Notre approche n'a donc rien d'exclusivement calédonien. Encore moins de "bananier", soit dit à titre préventif pour ceux qui seraient tentés de mettre les moqueurs de leur côté en employant ce qualificatif chargé.
Les quelques dizaines de collègues qui ont emprunté à nos formules via Internet, qu'ils soient Français, Suisses, ou Canadiens, connaissaient trop bien l'origine particulière de ces travaux pour se lancer à leur tour à la légère. Il faut leur reconnaître un certain courage, car ils n'ont pas fait ces emprunts sans les étudier attentivement, sans y réfléchir prudemment en termes d'impact, ni surtout sans travailler beaucoup - car la PMEV n'est pas un remède miracle - pour obtenir les résultats qu'ils recherchaient. Le contenu de notre liste en témoigne d'ailleurs, de même que quelques rapports d'inspection qui nous ont été communiqués.
Ces rapports ne parlent d'ailleurs nullement de la PMEV, ce qui est normal. Ce que nous désignons ainsi n'est qu'un code à usage interne pour définir quelques nouveaux concepts d'aménagement de la classe et du temps scolaire, mis au service des mêmes programmes, des mêmes objectifs, du même soucis d'efficacité et des mêmes valeurs que dans toutes les écoles de France.
Peut-être pourrions nous suggérer à votre interlocuteur de bien s'informer avant de parler avec légèreté de tout cela ? Nous serions alors disposés à en débattre plus à fond.
Ne
peut on pas parler d'une pédagogie de maîtrise DE l'effet vicariant ? (Thierry Van Poucke, ZEP, Bordeaux)
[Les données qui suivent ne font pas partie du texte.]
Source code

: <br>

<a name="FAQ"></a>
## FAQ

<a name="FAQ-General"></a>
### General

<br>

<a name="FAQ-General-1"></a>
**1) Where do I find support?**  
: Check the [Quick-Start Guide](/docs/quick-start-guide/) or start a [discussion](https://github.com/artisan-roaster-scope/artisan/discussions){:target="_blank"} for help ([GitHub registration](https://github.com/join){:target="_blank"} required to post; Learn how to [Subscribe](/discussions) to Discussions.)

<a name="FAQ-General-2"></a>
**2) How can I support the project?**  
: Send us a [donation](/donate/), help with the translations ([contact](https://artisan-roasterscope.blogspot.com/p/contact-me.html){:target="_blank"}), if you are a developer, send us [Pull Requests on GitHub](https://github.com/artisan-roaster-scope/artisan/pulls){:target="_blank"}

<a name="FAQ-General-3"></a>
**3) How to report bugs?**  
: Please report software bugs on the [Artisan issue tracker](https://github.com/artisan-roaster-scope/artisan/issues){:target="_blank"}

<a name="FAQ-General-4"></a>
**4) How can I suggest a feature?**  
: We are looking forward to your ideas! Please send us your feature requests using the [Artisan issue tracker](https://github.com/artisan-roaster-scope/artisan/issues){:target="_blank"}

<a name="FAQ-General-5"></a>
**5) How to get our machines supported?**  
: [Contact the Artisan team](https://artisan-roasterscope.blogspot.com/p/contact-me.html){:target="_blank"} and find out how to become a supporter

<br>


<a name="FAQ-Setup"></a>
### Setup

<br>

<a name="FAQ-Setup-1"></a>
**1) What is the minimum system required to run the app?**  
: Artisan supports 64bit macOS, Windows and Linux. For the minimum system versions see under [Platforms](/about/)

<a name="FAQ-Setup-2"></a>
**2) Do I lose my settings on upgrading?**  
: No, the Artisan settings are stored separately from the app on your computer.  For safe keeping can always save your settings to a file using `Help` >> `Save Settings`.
Certainement en effet. Cet effet vicariant existait de toute façon avant la PMEV. L'avoir désigné nous permet de repérer les modalités de son fonctionnement pour mieux les maîtriser. Il est sûr par exemple que cet effet fonctionne dans les paires d'élèves, mais que le risque est alors de le laisser fonctionner de façon naturelle, sauvage, très inégalitaire parfois, les paires "riches" l'emportant évidemment sur les paires "pauvres". Non que je prétende - "le jour de la distribution, y'en a qui n'étaient pas là" dit-on cruellement - corriger cette inégalité originelle dans la répartition de la richesse (intellectuelle), mais nous cherchons au moins à ne pas aggraver cette inégalité de départ.